Department of Genetics and Genomic Sciences, Icahn School of Medicine at Mount Sinai, NY (K.H., H.C., L.M., L.A., J.L.M.B.).
Sema4, Stamford, CT (K.H.).
Circ Genom Precis Med. 2022 Feb;15(1):e003365. doi: 10.1161/CIRCGEN.121.003365. Epub 2021 Dec 28.
Hundreds of candidate genes have been associated with coronary artery disease (CAD) through genome-wide association studies. However, a systematic way to understand the causal mechanism(s) of these genes, and a means to prioritize them for further study, has been lacking. This represents a major roadblock for developing novel disease- and gene-specific therapies for patients with CAD. Recently, powerful integrative genomics analyses pipelines have emerged to identify and prioritize candidate causal genes by integrating tissue/cell-specific gene expression data with genome-wide association study data sets.
We aimed to develop a comprehensive integrative genomics analyses pipeline for CAD and to provide a prioritized list of causal CAD genes.

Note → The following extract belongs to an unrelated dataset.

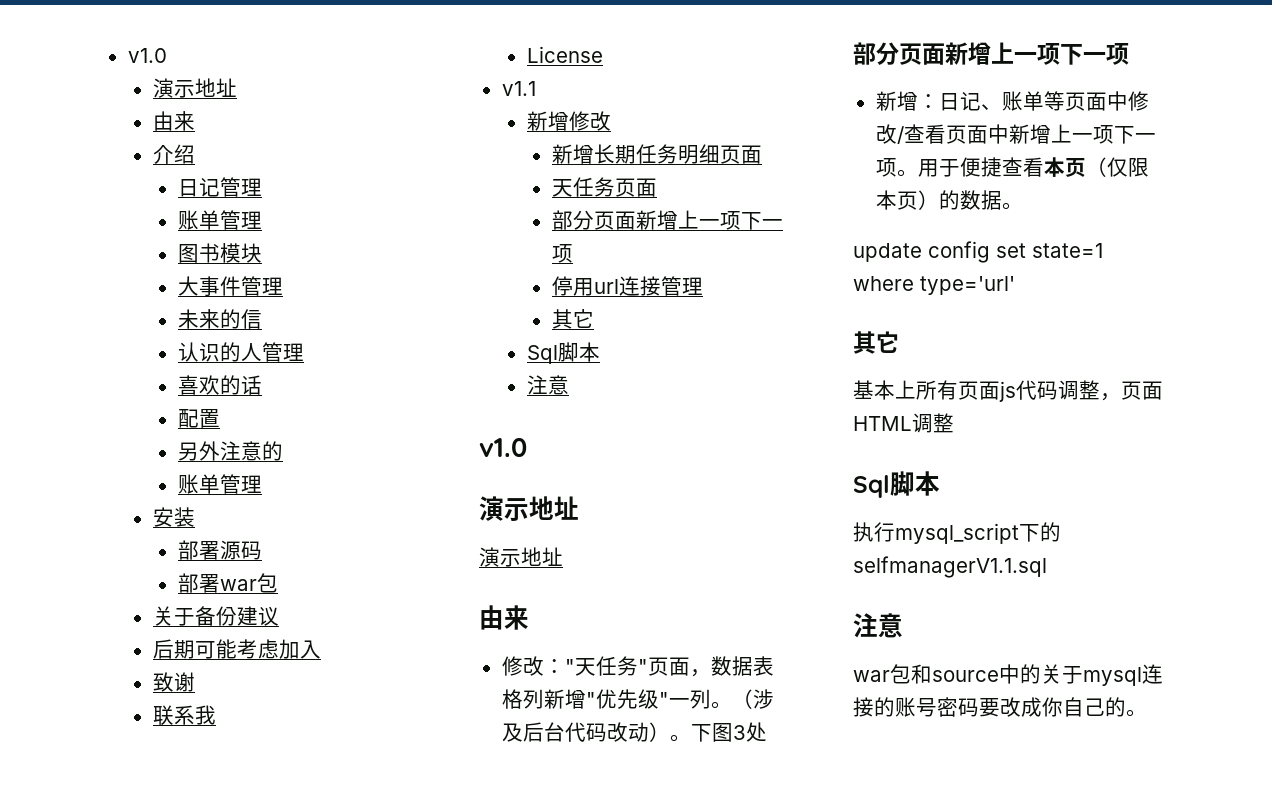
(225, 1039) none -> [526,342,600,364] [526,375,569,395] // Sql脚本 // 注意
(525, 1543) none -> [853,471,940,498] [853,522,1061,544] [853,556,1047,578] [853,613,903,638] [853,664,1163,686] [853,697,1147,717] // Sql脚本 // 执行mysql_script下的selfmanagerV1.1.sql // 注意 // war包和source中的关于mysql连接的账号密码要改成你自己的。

To this end, we leveraged several complimentary informatics approaches to integrate summary statistics from CAD genome-wide association studies (from UK Biobank and CARDIoGRAMplusC4D) with transcriptomic and expression quantitative trait loci data from 9 cardiometabolic tissue/cell types in the STARNET study (Stockholm-Tartu Atherosclerosis Reverse Network Engineering Task).
We identified 162 unique candidate causal CAD genes, which exerted their effect from between one and up to 7 disease-relevant tissues/cell types, including the arterial wall, blood, liver, skeletal muscle, adipose, foam cells, and macrophages. When their causal effect was ranked, the top candidate causal CAD genes were (associated with the 9p21.3 risk locus) and ; both exerting their causal effect in the arterial wall. A majority of candidate causal genes were represented in cross-tissue gene regulatory co-expression networks that are involved with CAD, with 22/162 being key drivers in those networks.
We identified and prioritized candidate causal CAD genes, also localizing their tissue(s) of causal effect. These results should serve as a resource and facilitate targeted studies to identify the functional impact of top causal CAD genes.
通过全基因组关联研究,已经发现了数百个与冠状动脉疾病(CAD)相关的候选基因。然而,系统地理解这些基因的因果机制以及为进一步研究对它们进行优先级排序的方法一直缺失。这对于为 CAD 患者开发新的疾病和基因特异性治疗方法是一个主要的障碍。最近,强大的整合基因组学分析管道已经出现,通过整合组织/细胞特异性基因表达数据与全基因组关联研究数据集,来识别和优先考虑候选因果基因。
我们旨在开发一个全面的 CAD 整合基因组学分析管道,并提供一个因果 CAD 基因的优先级列表。为此,我们利用几种互补的信息学方法,将 CAD 全基因组关联研究(来自英国生物库和 CARDIOGRAMplusC4D)的汇总统计数据与 STARNET 研究(斯德哥尔摩-塔尔图动脉粥样硬化反向网络工程任务)中的 9 种心脏代谢组织/细胞类型的转录组和表达数量性状基因座数据进行整合。
我们确定了 162 个独特的候选因果 CAD 基因,这些基因在 1 到 7 个与疾病相关的组织/细胞类型中发挥作用,包括动脉壁、血液、肝脏、骨骼肌、脂肪、泡沫细胞和巨噬细胞。当它们的因果效应被排序时,候选因果 CAD 基因的前 10 位分别是和(与 9p21.3 风险位点相关),它们都在动脉壁中发挥因果作用。大多数候选因果基因都存在于与 CAD 相关的跨组织基因调控共表达网络中,其中 22/162 是这些网络中的关键驱动因素。
我们确定并优先考虑了候选因果 CAD 基因,还定位了它们的因果作用组织。这些结果应该作为一种资源,并促进有针对性的研究,以确定顶级因果 CAD 基因的功能影响。